**Selected text**

Discover Toro

In partnership with DO Toro.

Currently enjoying a renaissance, the Toro DO in Spain’s northwest is both challenging and rewarding for winemakers. Natasha Hughes MW introduces the region and its wines – a must for admirers of big and spicy reds

According to legend, the medieval clock tower in the town of Toro was built with mortar made from sand, cement and the local red wine. Apparently, as far as the townsfolk were concerned, there was so much Tinta de Toro on hand that they didn’t see the point in trudging a few hundred metres downhill to the banks of the Duero river to collect water to moisten the paste.

Many regions with long and venerable viticultural histories have their own tall stories concerning the importance of wine to local life. Few, however, have the historical record to back up the myths. Toro’s wine, on the other hand, is widely documented as having been a favourite of the Spanish royal family for centuries. It was also, it turns out, the tipple of choice for Christopher Columbus and his crew on their epic journey to the Americas in 1492, largely because the influential confessor to Queen Isabella and King Ferdinand, Columbus’s patrons, was a local boy made good.

The huge concentration and generous alcohol levels of Toro’s wines allowed them to withstand such long journeys with ease. In the aftermath of the successful voyage to the New World, the wines began to travel further afield, not only to the Americas but also to the trading ports of northern Spain and thence to the Low Countries. So entrenched in Spanish culture was the quality of the red wines of Toro that the region was among the first to be awarded DO status in 1933.

**What this exercise asks**
**1)** According to the Toro article, in what year was the region awarded DO status?
**2)** Please reproduce the Toro article between "Many regions with" and "boy made good.", inclusive.

**Dataset section**
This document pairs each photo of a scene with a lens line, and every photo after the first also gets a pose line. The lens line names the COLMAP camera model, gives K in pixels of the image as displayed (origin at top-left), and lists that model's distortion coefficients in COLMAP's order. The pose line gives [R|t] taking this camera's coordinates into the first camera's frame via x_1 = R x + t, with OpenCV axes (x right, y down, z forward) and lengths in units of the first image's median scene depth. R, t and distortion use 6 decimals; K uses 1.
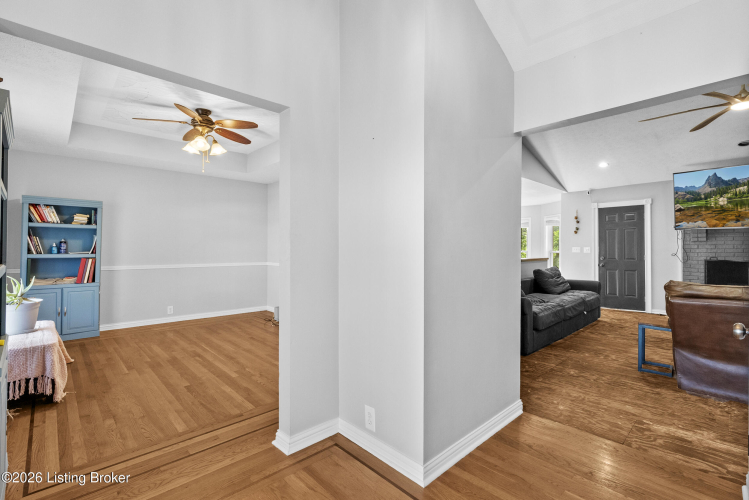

**Answers to the exercise**
**1)** 1933

**2)**
Many regions with long and venerable viticultural histories have their own tall stories concerning the importance of wine to local life. Few, however, have the historical record to back up the myths. Toro’s wine, on the other hand, is widely documented as having been a favourite of the Spanish royal family for centuries. It was also, it turns out, the tipple of choice for Christopher Columbus and his crew on their epic journey to the Americas in 1492, largely because the influential confessor to Queen Isabella and King Ferdinand, Columbus’s patrons, was a local boy made good.